Aux échecs, un gambit est le sacrifice volontaire d'un pion à l'ouverture dans le but d'obtenir un avantage stratégique par la suite. Bien réalisé, il met l'adversaire en position très inconfortable pendant une dizaine de coups voire plus. C'est toutefois une arme à double tranchant qui peut se retourner très vite contre son promoteur si le défenseur joue finement. Les Saoudiens l'ont tenté et se disent maintenant qu'ils auraient peut-être dû y réfléchir à deux fois avant de défier les maîtres en la matière que sont les Russes et les Iraniens.
Retour en arrière... A la mi-2014, l'Arabie Saoudite était en relative position de force. Assad commençait à reperdre du terrain face aux djihadistes sunnites soutenus par Riyad et Doha, et l'espoir renaissait de voir les pipelines qatari d'abord, saoudien ensuite, traverser la Syrie pour rejoindre la Turquie et le marché de consommation européen.
L'arc chiite allait être brisé, l'Iran contenu, la Russie énergétiquement marginalisée... Certes, les discussions sur le nucléaire iranien inquiétait les cheikhs grassouillets (quelle mouche avait donc piqué Obama ?) mais le royaume wahhabite pouvait voir l'avenir avec un relatif optimisme. Patatras...
29 juin 2014 : l'Etat Islamique, dont la progression est stoppée, proclame le califat sur les territoires qu'il contrôle. Pour l'Arabie, gardienne des lieux saint de l'islam, c'est un casus belli, non pas idéologique (les décapitations et atteintes aux droits de l'homme saoudiennes n'ont rien à envier à celle de l'EI), mais symbolique et stratégique. Comment ?! Nos créatures nous échappent, une fois de plus...
14 juillet 2014 : l'accord sur le nucléaire iranien est signé à Vienne, provoquant la fureur des adversaires de Téhéran (et alliés des Etats-Unis dans la région) : nos petits cheikhs wahhabites mais aussi Israël. Les sanctions contre l'Iran seront graduellement levées, ouvrant la porte au renouveau perse au Moyen-Orient. Les câbles Wikileaks ont montré l'invraisemblable paranoïa des dirigeants saoudiens vis-à-vis de Téhéran.

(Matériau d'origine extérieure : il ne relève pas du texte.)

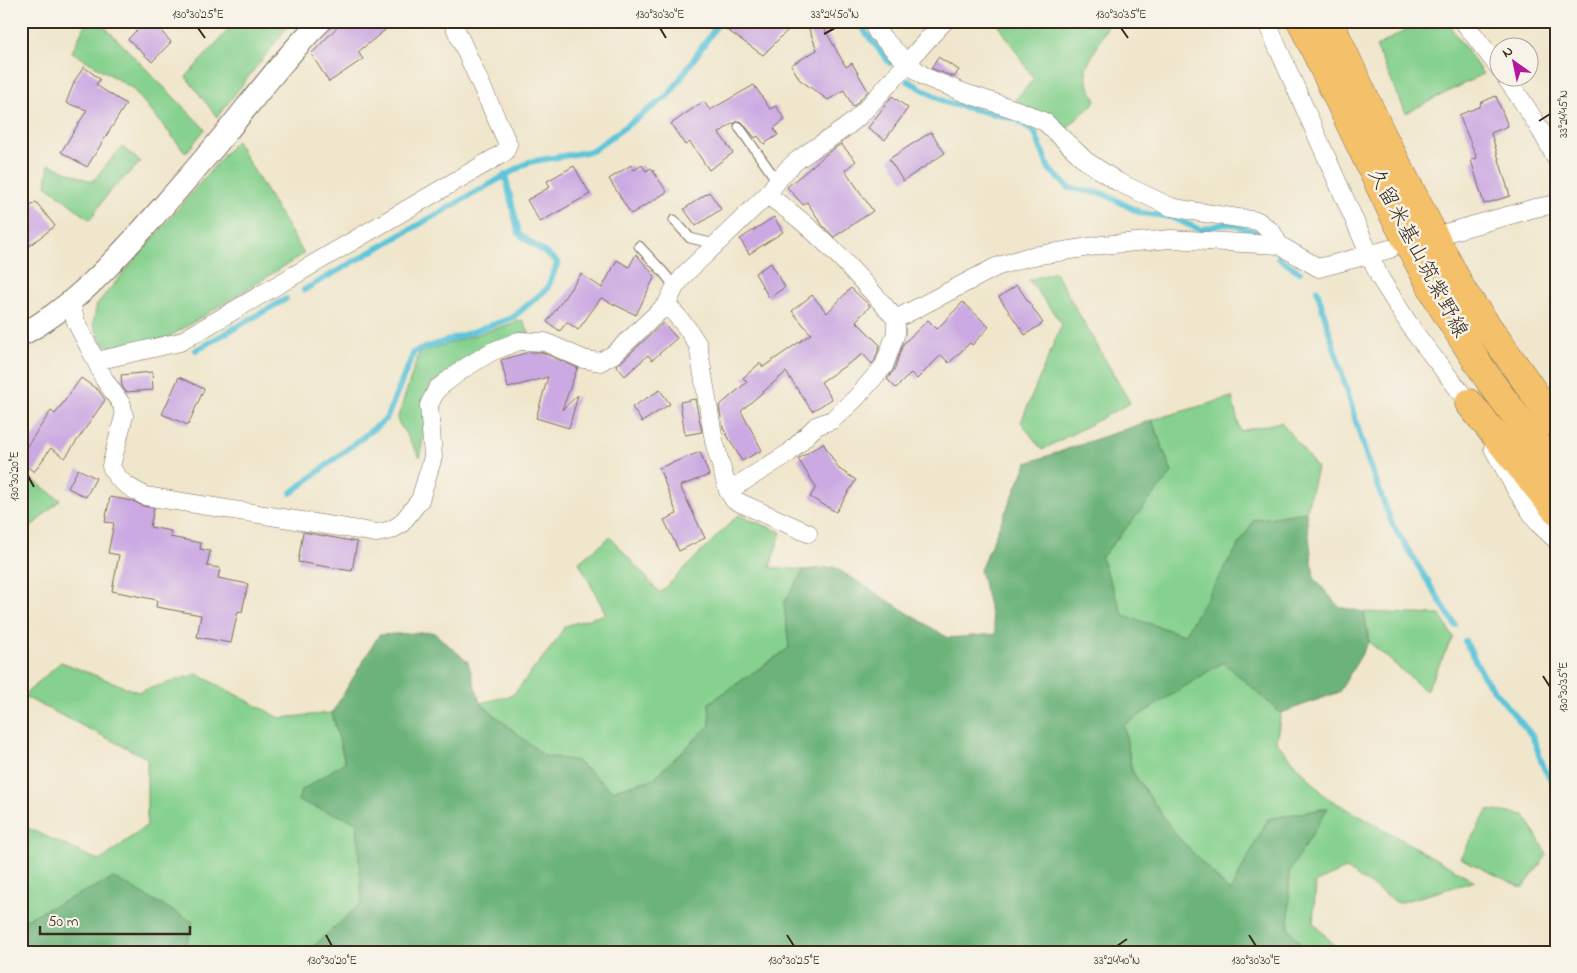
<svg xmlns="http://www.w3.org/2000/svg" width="1577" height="973" font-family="'Indie Flower','Klee One',sans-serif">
  <rect width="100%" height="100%" fill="#f7f3e8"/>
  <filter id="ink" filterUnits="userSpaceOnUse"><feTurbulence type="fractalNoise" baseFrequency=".02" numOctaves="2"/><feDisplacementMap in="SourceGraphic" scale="10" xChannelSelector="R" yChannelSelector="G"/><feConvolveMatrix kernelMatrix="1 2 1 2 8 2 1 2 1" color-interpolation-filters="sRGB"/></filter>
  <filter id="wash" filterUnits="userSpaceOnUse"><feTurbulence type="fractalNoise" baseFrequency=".0096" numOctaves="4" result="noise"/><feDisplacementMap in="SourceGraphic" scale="20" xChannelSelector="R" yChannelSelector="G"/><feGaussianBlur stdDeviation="1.12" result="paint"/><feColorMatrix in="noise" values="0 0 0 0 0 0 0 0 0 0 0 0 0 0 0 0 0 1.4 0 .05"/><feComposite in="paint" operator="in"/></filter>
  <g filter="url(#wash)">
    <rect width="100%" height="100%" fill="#f0e6cc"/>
    <path fill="#86d18f" stroke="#607e56" d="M87 21H99L205 129 186 153 132 88 72 52Z
      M236 21H292L217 117 186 77Z
      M996 21H1110L1086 68 1087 82 1096 101 1064 131 1014 101 1034 79Z
      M1421 21H1446L1483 74 1406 113 1376 47Z
      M236 141 304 254 169 337 116 350 102 343 93 324 97 304Z
      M122 147 141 162 109 192 90 220 46 185 49 164 92 182Z
      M21 161 32 182 21 183Z
      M1055 272 1130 403 1042 450 1021 422 1062 324 1029 280Z
      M522 320 530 334 432 383 420 457 397 420 419 353Z
      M1232 397 1240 431 1281 422 1317 468 1306 512 1254 520 1184 635 1123 615 1101 558 1172 473 1152 420Z
      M21 471 60 500 21 536Z
      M738 515 781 532 770 567 804 570 784 603 789 648 709 703 711 725 653 779 611 791 577 761 544 756 480 703 513 695 556 641 565 626 606 614 579 562 610 537 660 593Z
      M1364 612 1440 615 1453 637 1426 691 1369 642Z
      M61 662 138 692 197 674 280 718 332 713 345 762 301 791 357 822 362 903 307 952H184L193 922 21 921V825L100 861 147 825V758L23 696Z
      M1223 662 1281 713 1276 742 1326 797 1475 881 1398 903 1346 869 1316 882 1313 922 1340 952H1306L1289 929V872L1327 808 1268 819 1230 892 1175 834 1132 771 1124 725Z
      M1488 810 1525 815 1547 855 1523 888 1460 858Z"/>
    <path fill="#6cb37a" stroke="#546e4c" d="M1152 420 1172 473 1101 558 1123 615 1184 635 1254 520 1306 512 1314 578 1339 607 1364 612 1369 642 1339 692 1281 713 1223 662 1124 725 1132 771 1175 834 1230 892 1268 819 1328 808 1289 872V929L1306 952H307L362 903 357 822 298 801 301 791 345 762 332 713 379 635 433 632 468 662 480 703 544 756 577 761 612 791 653 779 710 725 709 703 789 648 784 603 804 570 834 567 948 638 996 634 980 570 1027 463Z
      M114 878 193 922 184 952H21V921Z"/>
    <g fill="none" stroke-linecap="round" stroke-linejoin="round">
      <path stroke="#5cc5d9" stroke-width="6" d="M861 21 865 32 890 63
        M908 81 947 103 1016 119 1035 133 1049 169 1069 188 1104 194 1141 213 1170 217 1201 230 1228 223 1259 233
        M1278 258 1300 272
        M304 290 529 162 592 151 669 95 720 21
        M1317 290 1366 455 1392 524 1455 625
        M196 350 286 299
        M291 493 386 419 414 352 512 318 547 289 558 262 519 234 505 175
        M1465 641 1485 679 1533 737 1544 768 1556 788"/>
    </g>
    <g id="blocks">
      <path fill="#cba9e2" d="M146 21H170L161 31 171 42 152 62 128 39Z
        M343 21H396L358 52 363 59 329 82 311 54Z
        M714 21H797L763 55Z
        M806 21H820L846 67 852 63 868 91 854 106 853 107 844 90 828 100 800 80 791 65 817 50Z
        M938 57 959 70 954 77 931 68Z
        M84 67 100 79 96 85 126 104 87 167 61 152 87 110 66 103 75 80Z
        M754 85 770 109 776 106 785 120 774 128 778 135 764 144 758 136 755 138 742 122 738 121 734 124 733 123 719 133 733 153 709 170 690 142 685 145 671 124 698 105 704 102 710 110Z
        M892 96 908 108 885 140 868 128Z
        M1496 96 1508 126 1491 133 1510 196 1484 204 1471 160 1477 158 1459 115 1481 106 1480 103Z
        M931 132 945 153 903 181 889 159Z
        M841 144 856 161 845 170 873 211 834 237 823 226 807 202 803 205 787 187 829 152Z
        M631 165 634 170 642 165 646 171 651 168 667 192 631 214 609 179Z
        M574 166 590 194 540 222 527 200 550 187 547 181Z
        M709 192 721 209 696 226 684 209Z
        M36 202 55 226 21 252V213Z
        M774 217 783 232 749 254 740 239Z
        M636 254 655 276 636 315 601 298 578 330 567 322 560 331 547 322 581 274 602 288 617 260 629 267Z
        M771 263 785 287 769 298 755 273Z
        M1017 285 1043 323 1025 335 999 297Z
        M851 288 870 306 856 321 880 345 875 360 872 364 863 354 821 382 832 399 812 411 786 372 741 411 762 450 742 461 723 428 719 406 747 382 743 378 760 363 763 367 811 334 792 311 812 295 827 313Z
        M963 302 989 327 972 345 970 343 949 363 941 355 917 379 911 373 896 388 887 379 894 370 903 344 928 320 937 329Z
        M663 323 677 338 652 360 648 355 625 376 616 365 621 362Z
        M529 352H541L578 368 577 369 562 410 578 395 569 428 536 418 548 377 508 388 501 360Z
        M152 372 153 390 126 392 122 386 121 375Z
        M179 377 204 389 188 425 162 414Z
        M81 378 98 390 105 400 65 458 51 448 34 472 21 462V455L51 411 55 414Z
        M660 390 670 404 642 422 632 407Z
        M695 399 702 432 685 435 680 402Z
        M823 443 839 469 856 480 836 512 810 497 816 487 798 459Z
        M700 452 709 475 680 486 705 538 679 551 664 520 677 514 659 468Z
        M78 469 96 478 86 497 68 488Z
        M110 497 133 501 143 506 154 508 150 527 171 531 170 537 201 543 200 549 210 551 207 566 220 568 218 578 248 584 242 612 238 611 231 643 197 637 201 615 156 607 157 600 112 591 119 555 108 553 114 523 105 522Z
        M303 532 357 542 352 571 298 562Z"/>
    </g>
  </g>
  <g filter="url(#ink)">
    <use href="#blocks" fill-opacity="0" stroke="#7a6c5b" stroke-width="1"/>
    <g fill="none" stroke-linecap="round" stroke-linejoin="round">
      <g stroke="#7a6c5b" stroke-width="11">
        <path id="service" d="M739 127 777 181
          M674 220 690 238 715 244
          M639 246 664 273 675 287"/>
      </g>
      <g stroke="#7a6c5b" stroke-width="19">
        <path id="minor" d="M872 21 877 32 906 62 925 77 965 93 1020 111 1045 122 1086 161 1118 182 1171 207 1198 212 1258 221 1272 232 1279 245 1319 268 1390 249
          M1266 21 1380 278 1414 332 1469 403 1474 412
          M1463 21 1500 69
          M1506 78C1524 103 1542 130 1556 159
          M1446 233 1535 208 1556 204
          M71 303 76 322 96 361 104 379 122 405 124 416 111 466C117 482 131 488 145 496L377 533 391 530 401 524 420 500 433 457 429 405 437 389 463 369 491 352 519 341 545 342 583 359 600 362 614 354 667 304 675 287 686 273 767 195C775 184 783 172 794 163 814 146 838 136 857 118 888 88 914 52 945 21
          M667 304 687 328 698 345 714 441 728 491 734 500 808 533
          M896 319 996 267 1027 257 1102 245 1171 239 1279 245
          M96 361 180 342 505 152 508 144 452 21
          M1493 448 1515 488 1538 523 1556 540
          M728 491 789 453 816 426 832 420 855 399 884 366 896 333V319C857 275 817 228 767 195"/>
      </g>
      <g stroke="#7a6c5b" stroke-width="24">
        <path id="tertiary" d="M21 335C69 310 107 269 143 229 171 197 199 166 225 134 256 96 286 56 321 21"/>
      </g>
      <g stroke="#7a6c5b" stroke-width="29">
        <path id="primary" d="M1301 21 1394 216 1441 305 1489 380 1556 470
          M1329 21 1382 135 1462 290 1556 424
          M1469 403 1556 510"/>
      </g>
      <use href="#service" stroke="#fff" stroke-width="9"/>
      <use href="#minor" stroke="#fff" stroke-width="18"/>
      <use href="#tertiary" stroke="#fff" stroke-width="22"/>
      <use href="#primary" stroke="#f4c16a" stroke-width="28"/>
    </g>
  </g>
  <path fill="none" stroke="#3b2a1e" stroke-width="2" d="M198 28 205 38M660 28 666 38M1121 28 1128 38M824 34 835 28M1539 121 1550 114M28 476 34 487M1543 676 1550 687M326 935 332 946M787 935 794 946M1249 935 1256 946M1117 946 1127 939"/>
  <g text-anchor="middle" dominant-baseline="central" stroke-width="5" stroke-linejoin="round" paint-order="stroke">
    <g font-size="21" fill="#3b2a1e" stroke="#f7f3e8">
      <text transform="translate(1417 253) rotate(62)">久留米基山筑紫野線</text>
    </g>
  </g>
  <rect width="1577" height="973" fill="none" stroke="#f7f3e8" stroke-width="55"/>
  <g transform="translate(1514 62) rotate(327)"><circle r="24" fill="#f7f3e8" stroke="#aca397"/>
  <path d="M0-4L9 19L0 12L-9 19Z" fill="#b5179e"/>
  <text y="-8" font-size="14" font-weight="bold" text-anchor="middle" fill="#3b2a1e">N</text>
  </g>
  <path d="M40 926v8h150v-8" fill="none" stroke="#3b2a1e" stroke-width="2.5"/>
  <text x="48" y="926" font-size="15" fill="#3b2a1e" stroke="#f7f3e8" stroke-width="4" paint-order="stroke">50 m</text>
  <rect x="28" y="28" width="1522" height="918" fill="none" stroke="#3b2a1e" stroke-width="2"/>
  <g font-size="12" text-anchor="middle" fill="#3b2a1e">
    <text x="198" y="18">130°30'25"E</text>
    <text x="660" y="18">130°30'30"E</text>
    <text x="835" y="18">33°24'50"N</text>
    <text x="1121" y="18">130°30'35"E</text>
    <text transform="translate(1563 114) rotate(-90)" y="4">33°24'45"N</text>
    <text transform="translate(14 476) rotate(-90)" y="4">130°30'20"E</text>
    <text transform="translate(1563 687) rotate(-90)" y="4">130°30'35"E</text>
    <text x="332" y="964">130°30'20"E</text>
    <text x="794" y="964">130°30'25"E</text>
    <text x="1117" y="964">33°24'40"N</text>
    <text x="1256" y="964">130°30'30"E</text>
  </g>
</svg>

19 septembre 2014 : au Yémen voisin, la rébellion chiite des Houthis attaque la capitale Sanaa et lance sa grande offensive qui culminera avec la conquête de la moitié du pays. L'Iran est-il derrière le soulèvement ? A Riyad, c'est en tout cas la panique. Quoi ?! Des mécréants chiites à nos frontières, presque chez nous... Les pétromonarchies se lanceront dans une opération meurtrière pour la population civile, s'amusant aussi à bombarder des hôpitaux de MSF... Par contre, sur le plan militaire, l'avance de la coalition pétromonarchique en est au point mort et l'intervention se transforme lentement mais sûrement en bourbier, ce que nous prévoyions déjà au mois d'août.
Syrak, Iran, Yémen : le bel édifice saoudien, château de sable, s'écroulait en trois mois. C'est alors que Riyad joua son va-tout, son gambit du roi. Le plan était simple, pour ne pas dire simplet : ouvrir les vannes de l'or noir (sa seule ressource) pour faire drastiquement baisser les cours du pétrole. Pays visés : l'Iran (l'ennemi de toujours), la Russie (qui soutient mordicus Assad) et les Etats-Unis (dont la "trahison" sur le dossier du nucléaire iranien est mal passée).
Un an après, où en est-on ? Le schiste américain a certes senti passer la douleur, mais les autres ? Sous sanction depuis des dizaines d'années, Téhéran en a vu d'autres et ne va pas changer sa politique pour si peu ; les Iraniens ont au contraire encore accru leur aide à Assad et participent maintenant aux combats en Syrie ! De plus, la levée des sanctions internationales se profile à l'horizon (fin 2015-début 2016 d'après les dernières infos). Quant à l'ours russe, il se marre carrément, a dépassé l'Arabie Saoudite en tant que principal fournisseur de la Chine et, pied de nez aux wahhabites, envoie ses Sukhois dans le ciel syrien bombarder les petits protégés de Riyad.
La principale victime du gambit saoudien est en fait... l'Arabie Saoudite elle-même ! Les réserves sont en chute libre (pour l'anecdote, Standart&Poors vient de dégrader la note saoudienne) et le FMI ne lui donne que 5 ans à ce rythme. Le coup de poker s'est transformé en pathétique harakiri mettant en jeu la survie même du royaume des Seoud.